Rolling Stone, August 24, 2021

“Got to roll me” sings Mick, and Charlie lays ’em flat in the aisles.

From the Rolling Stone record guide

You turn around twice, and the drummer for the Rolling Stones has died, aged 80, and there ain’t a lot scarier than that.

The above-quoted Rolling Stone Record Guide, in one or another of its editions, the red one I think, once declared Charlie Watts and bassist Bill Wyman to be the “most existentially funky rhythm section in all of Rock & Roll”, and it was certainly true that the two of them seemed to stand calmly apart from the boys up front, like the guys in the engine room, making everything work without drawing much attention to themselves while Mick preened and posed and shook his money-maker for the crowd. It was like it was just a job, you know, his deadpan affect making it seem as if he’d rather be playing real music in a jazz combo that could make proper use of his extraordinary talents, but you can’t eat integrity, and if the yobbos wanted to make him a millionaire for supplying the backbone to Paint it Black, Under My Thumb, Satisfaction and all the rest, well, easy money was easy money.
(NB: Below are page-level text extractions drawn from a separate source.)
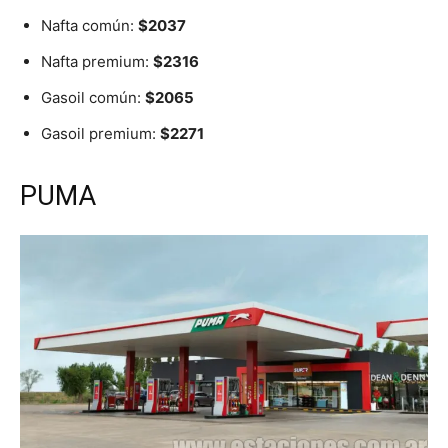
Nafta común:
$2037
Nafta premium:
$2316
Gasoil común:
$2065
Gasoil premium:
$2271
PUMA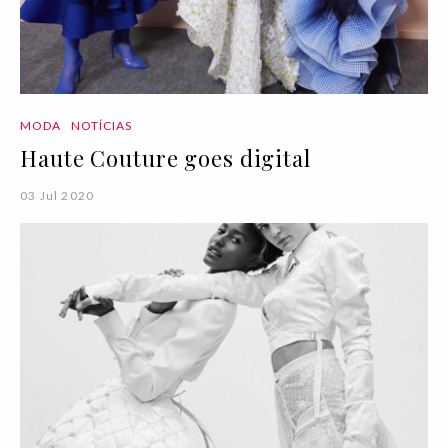
MODA
NOTÍCIAS
Haute Couture goes digital
03 Jul 2020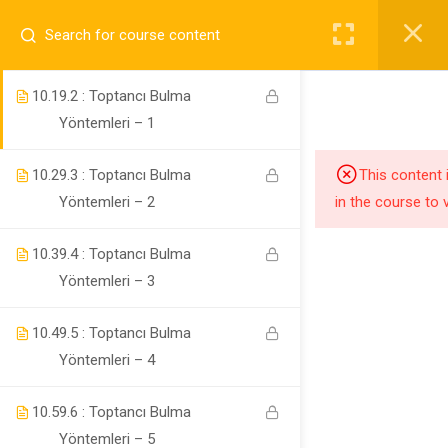
10.0
9.1 : Genel Bilgilendirme
10.1
9.2 : Toptancı Bulma
Yöntemleri – 1
10.2
9.3 : Toptancı Bulma
This content 
Yöntemleri – 2
in the course to 
Nilüfer / Bursa
10.3
9.4 : Toptancı Bulma
info@ekipamazon.com
Yöntemleri – 3
10.4
9.5 : Toptancı Bulma
Yöntemleri – 4
10.5
9.6 : Toptancı Bulma
Company
Yöntemleri – 5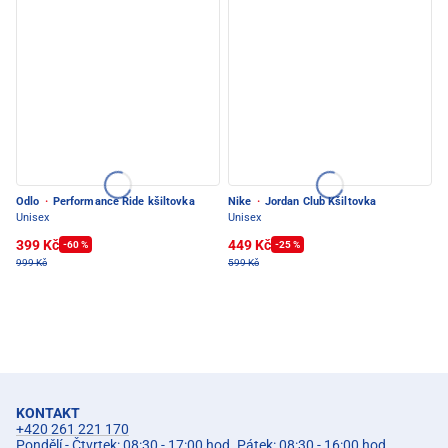
Odlo
·
Performance Ride kšiltovka
Nike
·
Jordan Club Kšiltovka
Unisex
Unisex
399 Kč
449 Kč
-60 %
-25 %
999 Kč
599 Kč
KONTAKT
+420 261 221 170
Pondělí - Čtvrtek: 08:30 - 17:00 hod. Pátek: 08:30 - 16:00 hod.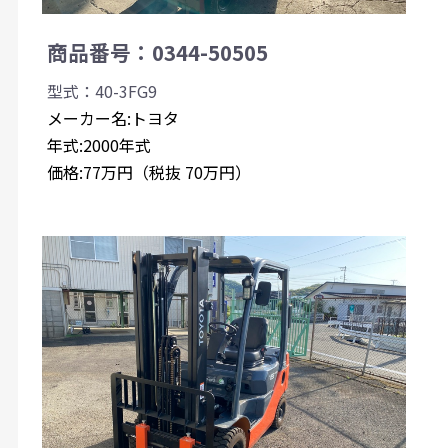
商品番号：0344-50505
型式：40-3FG9
メーカー名:トヨタ
年式:2000年式
価格:77万円（税抜 70万円）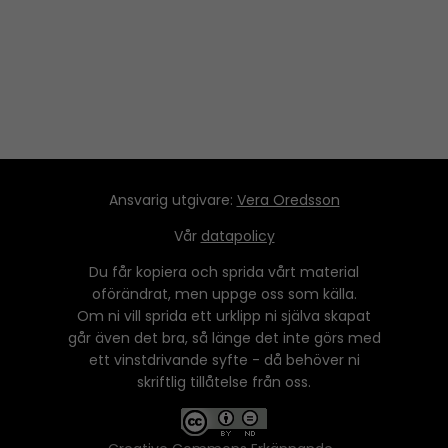
y
e
r
Ansvarig utgivare:
Vera Oredsson
Vår
datapolicy
Du får kopiera och sprida vårt material
oförändrat, men uppge oss som källa.
Om ni vill sprida ett urklipp ni själva skapat
går även det bra, så länge det inte görs med
ett vinstdrivande syfte - då behöver ni
skriftlig tillåtelse från oss.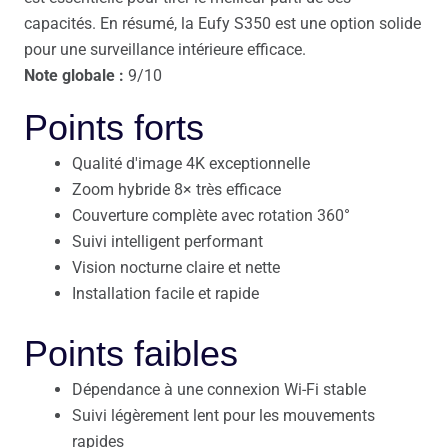
capacités. En résumé, la Eufy S350 est une option solide
pour une surveillance intérieure efficace.
Note globale :
9/10
Points forts
Qualité d'image 4K exceptionnelle
Zoom hybride 8× très efficace
Couverture complète avec rotation 360°
Suivi intelligent performant
Vision nocturne claire et nette
Installation facile et rapide
Points faibles
Dépendance à une connexion Wi-Fi stable
Suivi légèrement lent pour les mouvements
rapides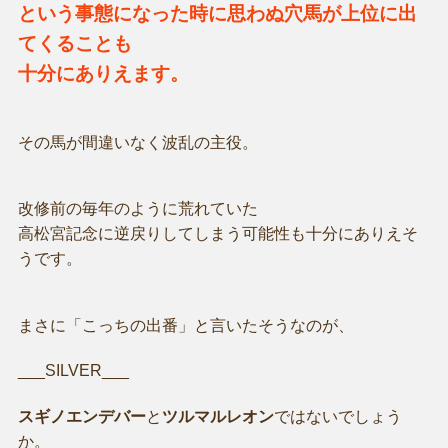
という事態になった時に思わぬ穴馬が上位に出
てくることも
十分にありえます。
その馬が間違いなく波乱の主役。
改修前の毎年のように荒れていた
高松宮記念に逆戻りしてしまう可能性も十分にありえそ
うです。
まさに「こっちの出番」と言いたそうなのが、
___SILVER___
スギノエンデバー
と
ツルマルレオン
ではないでしょう
か。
Not to say he was phoning it in – not at all – it’s just that he could do that shit standing on his head, and nothing that the Glimmer Twins over there demanded of him was about to make him break a sweat. Was he even enjoying himself, a little? It was hard to say. It didn’t seem like it. As he sat back there maintaining the most preternaturally locked-in backbeat in the business, you wouldn’t have been surprised to learn that he was thinking about the plumbing in his East Sussex cottage, or considering a change in his investment managers.

He was quiet, and he was cool.

Today’s retrospective on the Rolling Stone website, quoted above, mentions a number of standout performances, but for me Charlie was at his most sublime for Tumbling Dice, one the best songs on one of the six or eight greatest albums ever made, 1972’s Exile on Main Street; listen especially for the fills he supplies at the climax. The accelerated rhythm kind of slides in, takes over centre stage, and like the man wrote, Charlie lays ’em flat in the aisles.

I’m hoping they don’t try to tour without him. You can’t have the Stones without Charlie. You just can’t.